Bill Ayres is a radio talk show host and Executive Director and co-founder of World Hunger Year (WHY).

Ayres became a Catholic priest for the Archdiocese in New York in 1966, but always had a fondness for radio broadcasting. He began hosting and producing a weekly radio talk show on NY Radio WPLJ 95.5FM in 1973[1], on which he has taken thousands of calls and offered advice about personal, relational, spiritual and social values.[2][3]

He served for 10 years at St. Joseph's Church in Babylon until 1979. He resigned from the active priesthood in the early 1980's and focused on charitable work full-time.

[edit] World Hunger Year

In 1975, Ayres and his close friend, folksinger and songwriter Harry Chapin, saw a pressing need to aid the impoverished with basic needs such as food. They began World Hunger Year, an organization with a stated mission to defeat hunger through charity, using grassroots efforts and rallying celebrities and leaders to help promote the cause.[3][4]
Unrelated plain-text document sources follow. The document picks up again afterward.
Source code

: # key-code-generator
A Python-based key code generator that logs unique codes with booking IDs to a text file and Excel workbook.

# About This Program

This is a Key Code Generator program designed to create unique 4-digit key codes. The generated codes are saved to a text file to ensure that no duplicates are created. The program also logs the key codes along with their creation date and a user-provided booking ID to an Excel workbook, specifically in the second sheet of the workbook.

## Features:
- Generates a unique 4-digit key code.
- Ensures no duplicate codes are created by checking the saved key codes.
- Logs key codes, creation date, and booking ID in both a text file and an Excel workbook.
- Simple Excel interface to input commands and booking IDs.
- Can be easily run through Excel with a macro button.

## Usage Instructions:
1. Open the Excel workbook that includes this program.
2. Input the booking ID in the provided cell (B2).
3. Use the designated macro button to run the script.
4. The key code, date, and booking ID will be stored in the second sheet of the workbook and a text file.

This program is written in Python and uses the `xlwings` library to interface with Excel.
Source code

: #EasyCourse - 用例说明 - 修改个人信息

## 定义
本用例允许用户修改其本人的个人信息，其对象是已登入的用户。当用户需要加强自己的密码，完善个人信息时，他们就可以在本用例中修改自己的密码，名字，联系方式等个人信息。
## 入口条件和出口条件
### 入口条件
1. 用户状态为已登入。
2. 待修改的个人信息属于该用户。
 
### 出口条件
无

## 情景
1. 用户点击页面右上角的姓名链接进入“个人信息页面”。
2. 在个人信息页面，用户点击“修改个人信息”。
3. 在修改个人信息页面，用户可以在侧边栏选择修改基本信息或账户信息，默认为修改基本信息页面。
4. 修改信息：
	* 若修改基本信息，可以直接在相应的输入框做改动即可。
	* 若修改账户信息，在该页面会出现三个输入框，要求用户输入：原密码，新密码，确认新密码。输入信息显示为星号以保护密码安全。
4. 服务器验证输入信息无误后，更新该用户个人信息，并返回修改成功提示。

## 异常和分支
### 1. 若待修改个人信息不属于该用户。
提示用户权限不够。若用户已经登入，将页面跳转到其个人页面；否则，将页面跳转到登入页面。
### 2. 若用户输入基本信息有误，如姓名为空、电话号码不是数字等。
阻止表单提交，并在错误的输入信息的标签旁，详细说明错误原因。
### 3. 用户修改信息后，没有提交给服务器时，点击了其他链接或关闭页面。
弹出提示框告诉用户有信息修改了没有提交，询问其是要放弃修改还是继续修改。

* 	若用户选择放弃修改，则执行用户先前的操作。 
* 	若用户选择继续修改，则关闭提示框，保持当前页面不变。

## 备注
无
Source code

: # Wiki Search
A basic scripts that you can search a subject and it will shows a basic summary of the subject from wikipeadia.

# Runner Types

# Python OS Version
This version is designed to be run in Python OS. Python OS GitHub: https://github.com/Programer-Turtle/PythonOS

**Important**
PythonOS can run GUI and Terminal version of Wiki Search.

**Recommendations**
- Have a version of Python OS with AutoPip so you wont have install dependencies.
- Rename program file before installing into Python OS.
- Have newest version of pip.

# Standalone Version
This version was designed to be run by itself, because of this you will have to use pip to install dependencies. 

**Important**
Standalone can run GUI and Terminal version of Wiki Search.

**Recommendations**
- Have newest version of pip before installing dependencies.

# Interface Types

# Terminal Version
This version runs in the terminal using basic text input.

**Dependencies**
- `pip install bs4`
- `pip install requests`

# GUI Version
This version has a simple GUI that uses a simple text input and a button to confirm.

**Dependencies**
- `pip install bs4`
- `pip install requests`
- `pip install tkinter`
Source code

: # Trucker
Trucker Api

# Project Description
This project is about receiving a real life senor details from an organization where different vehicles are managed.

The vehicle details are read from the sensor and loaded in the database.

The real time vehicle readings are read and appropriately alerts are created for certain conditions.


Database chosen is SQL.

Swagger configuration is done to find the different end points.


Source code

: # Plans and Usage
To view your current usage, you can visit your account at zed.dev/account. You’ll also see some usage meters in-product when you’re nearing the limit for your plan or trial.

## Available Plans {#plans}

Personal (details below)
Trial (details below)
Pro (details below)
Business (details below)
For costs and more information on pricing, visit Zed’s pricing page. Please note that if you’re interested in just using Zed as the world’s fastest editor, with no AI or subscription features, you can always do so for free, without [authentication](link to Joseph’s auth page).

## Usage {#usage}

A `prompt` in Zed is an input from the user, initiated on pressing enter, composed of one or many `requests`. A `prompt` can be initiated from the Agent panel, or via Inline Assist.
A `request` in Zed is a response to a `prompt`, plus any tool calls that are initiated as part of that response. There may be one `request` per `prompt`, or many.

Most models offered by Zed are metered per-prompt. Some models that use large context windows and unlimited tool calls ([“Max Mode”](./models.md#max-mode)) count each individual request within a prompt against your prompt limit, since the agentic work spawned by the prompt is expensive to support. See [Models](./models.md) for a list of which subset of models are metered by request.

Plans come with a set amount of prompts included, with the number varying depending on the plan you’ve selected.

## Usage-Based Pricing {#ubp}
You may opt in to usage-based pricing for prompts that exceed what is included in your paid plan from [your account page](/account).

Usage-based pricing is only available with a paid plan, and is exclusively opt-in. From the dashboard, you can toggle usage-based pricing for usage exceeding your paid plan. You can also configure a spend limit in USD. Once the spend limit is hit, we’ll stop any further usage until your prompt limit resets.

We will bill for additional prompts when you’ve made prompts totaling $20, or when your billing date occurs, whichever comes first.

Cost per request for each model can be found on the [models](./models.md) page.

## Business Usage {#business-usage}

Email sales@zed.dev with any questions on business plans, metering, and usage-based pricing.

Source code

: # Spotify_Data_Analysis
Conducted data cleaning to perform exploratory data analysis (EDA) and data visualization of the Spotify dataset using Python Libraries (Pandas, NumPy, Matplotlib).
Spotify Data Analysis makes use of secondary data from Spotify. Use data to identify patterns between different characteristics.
Ayres has served as Executive Director since 1983. Ayres and Chapin believed that solutions to hunger and poverty are found through long-term solutions, like supporting community-based organizations that empower individuals and build self-reliance.[5].

Ayres has spun off two other national hunger coalitions, The Medford Group of national hunger organizations and the National Jobs for All Coalition. He is also a board member of Long Island Cares, Long Island's food bank.

He is the co-author of the book All You Need is Love: And 99 Other Life Lessons From Classic Rock Songs with radio colleague Pete Fornatale[6].

He resides in Huntington, Long Island, New York with his wife Jeannine. He has two daughters, Michelle born in 1981 and Suzanne, born in 1985.